The first thing you should know is that few people care that it is Christmas Eve, and that’s okay. The drivers honk just as loudly and as often at one another, the lines move with the same frustrating slowness and corruption (SIR NO CUTTING OKAY PLEASE), and the odds are still just as good that you will tip one man too much and another too little—and that the shame they make you feel will ruin your appetite.
But, if you are lucky, you will be taken far across the city, down a tree-lined road that requires permission to enter, past the bright and hollow façades of Film City, to a small centre in the forest. There, a young woman in a beautiful wine -red salwar kameez and turquoise scarf will take you on a nature walk. You will see a dozen butterflies, macaques, spotted and barking deer (the latter, you will even, what luck! hear bark), a paradise flycatcher, a gray hornbill, drongos, tailor birds, a forest chelotis, and a skink. You will imagine leopards watching as you both move through the trees, up and down the stone steps, in and out of clearings.
You will wake up the next morning, and it will be Christmas Day and you will be sick—not from last night’s dinner, as you’d worried, but from people, your throat sore, head aching. It will feel like it does every Christmas that you are far away from however or wherever you make your home these days, which is to say, a bit sad and a bit adventurous.

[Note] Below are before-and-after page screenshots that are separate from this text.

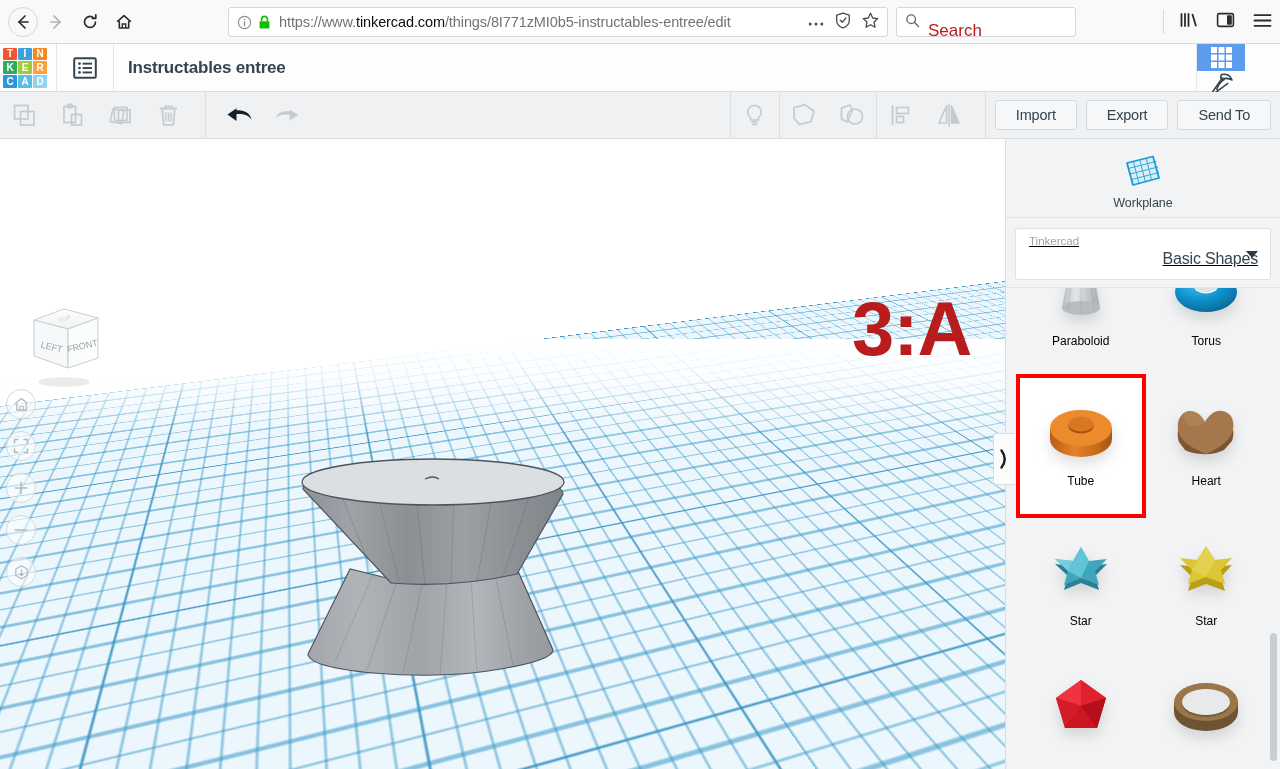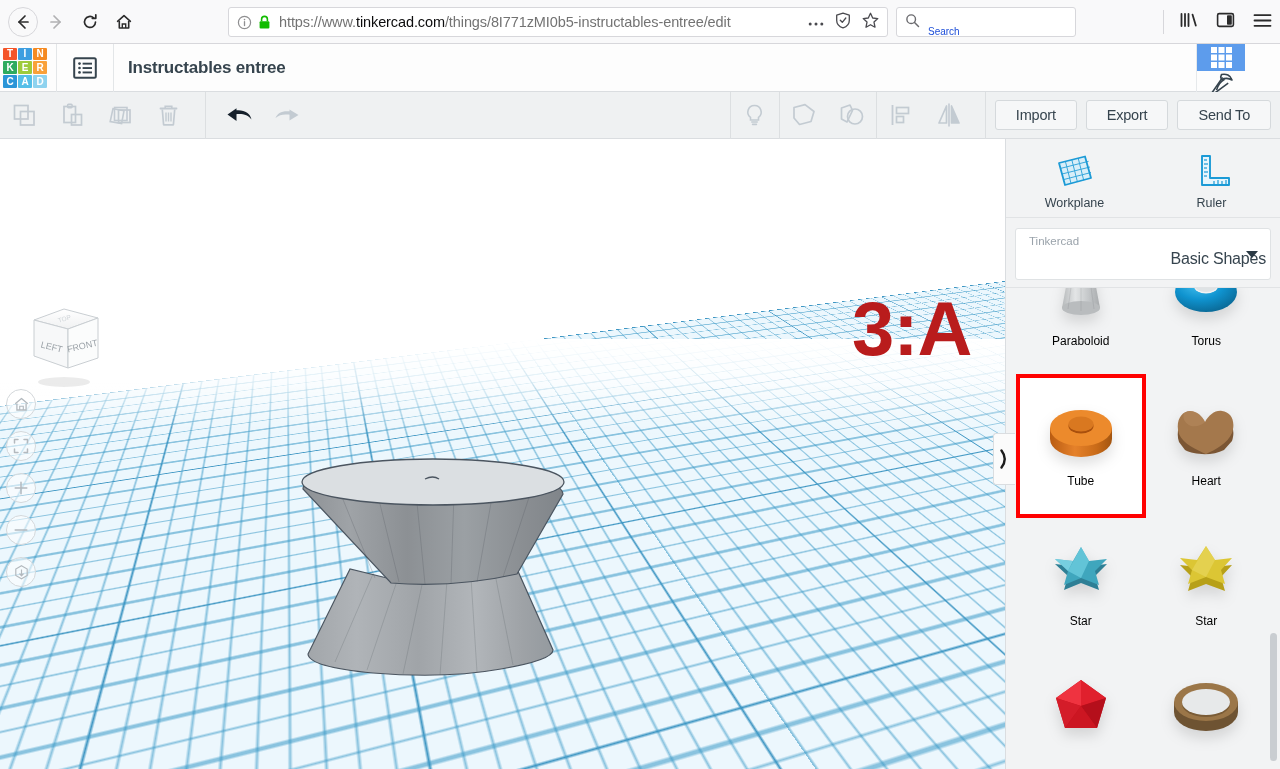--- a/index.html
+++ b/index.html
@@ -47,7 +47,7 @@
     background: #fff; border: 1px solid #d7d7db; border-radius: 3px;
     display: flex; align-items: center; padding: 0 8px;
   }
-  .searchbar .ph { font-size: 10px; color: #1d4ed8; margin-left: 8px; margin-top: 18px; }
+  .searchbar .ph { font-size: 17px; color: #b91c1c; margin-left: 8px; margin-top: 18px; }
   .browser-right {
     position: absolute; right: 8px; top: 0; height: 44px;
     display: flex; align-items: center; gap: 18px; color: #2b2b2b;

The skies at dusk are full of house crows and kites (both paper and avian). You’ve seen street dogs, and more rarely, cats. You’ve seen alleys literally filled to the windows with moldering garbage. You’ve seen an eight story building framed in hand-tied wooden scaffolding, men crawling across the poles with trowels, scrapers. You’ve seen the Arabian Sea and the dozens of young lovers perched on the low retaining wall along the edge of Back Bay.
The rooflines are full of only pigeons and house sparrows, now. You’ve been here for three days and haven’t seen a single vulture. At the conservation headquarters, when asked how long it will take to bring them back to the city (from their own brink—such a word can describe so many modes of desperation—of extinction), a specialist in bird habitats will tell you, “I think it is impossible. They are gone for my lifetime, and maybe forever.”